Alun Francis, chair of the Social Mobility Commission (SMC), said: “The findings of this report into the economic impact of tutoring, and the benefits it brings to young people in terms of achievement and confidence, are very encouraging.

“It suggests that, if targeted in the right way, tutoring can make a significant contribution to equalising opportunity and improving outcomes.

“We need long-term, consistent approaches built on interventions which have a strong evidence base and on this basis would urge the Government to maintain its commitment to funding this provision.”

Lee Elliot Major, professor of social mobility at the University of Exeter said: “This report confirms that high-quality tutoring is one of the most cost-effective approaches we have at our disposal in levelling the education playing field.

“It will be a national travesty if we fail to embed tutoring as a core strand of our future education system.”

Now is really not the time to pull the plug on this hugely valuable support, especially when the attainment gap is at its widest since 2012

Susannah Hardyman, Action Tutoring

Dame Rachel de Souza, the Children’s Commissioner for England, said: “Additional tutoring at school is a great way for children and young people, particularly those from disadvantaged backgrounds, to get the help they need to progress in lessons.
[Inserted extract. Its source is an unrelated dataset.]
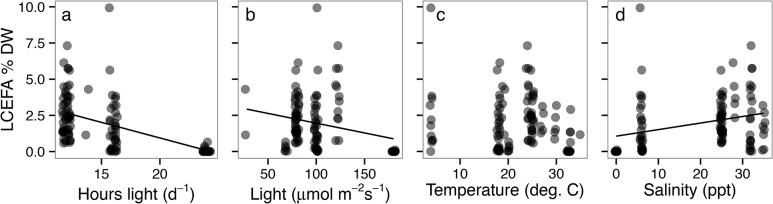
Post-hoc correlations between continuous culture conditions and the Σ LCEFA in the % DW dataset.Panels: (a) hours light, (b) light intensity, (c) temperature, and (d) salinity for all phytoplankton groups pooled together. Each point is from a different % DW fatty acid profile (i.e., not species means), and all points are the same tone of grey, but are plotted with semi-transparency and jittering to accommodate for overplotting of points with similar values. Best-fit lines are significant (Kendall’s Tau, p<0.05).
It has academic as well as many other benefits for children’s wellbeing.

“This research also outlines the economic returns of tutoring which makes it very clear that we must secure the future of tutoring and guarantee a much-needed service for the nation’s children.”

Under the NTP scheme, funding is provided directly to schools so they can source their own tutors either externally or through their own staff as part of the school-led tutoring route.

Schools can also use subsidised funding to access tuition from an approved list of organisations, known as tuition partners, or they can use it to hire full-time, in-house academic mentors.

The Public First study, using data from 2021/22 and 2022/23, estimates that the scheme will lead to, or has already led to, a total of 390,000 grade improvements in English and Maths.

The additional discounted lifetime earnings resulting from tuition provided in 2021/22 and 2022/23 is estimated at £4.34 billion, according to the report.

Susannah Hardyman, chief executive of Action Tutoring, said: “With the National Tutoring Programme set to end in mid-2024, today’s findings show now is really not the time to pull the plug on this hugely valuable support, especially when the attainment gap is at its widest since 2012.

“The spring Budget would be the perfect opportunity for the government to commit to extending tutoring and secure a brighter future for pupils and the economy.”

The Department for Education (DfE) subsidised 75% of the costs schools incurred for delivering the scheme in 2021/22, and this reduced to 60% in 2022/23 and 50% this academic year.

The DfE has previously said the 2023/24 academic year is the fourth and final year of the NTP.

A spokeswoman for the DFE said: “As this report acknowledges, we know the positive impact that tutoring can have as we recover from the impact of the pandemic.

“That is why we made over £1 billion available for the National Tutoring Programme, which has to date seen almost five million courses started to help pupils most in need of extra support.

“We will continue to support schools to deliver tutoring into the future, including through the pupil premium which is rising to almost £2.9 billion this year.”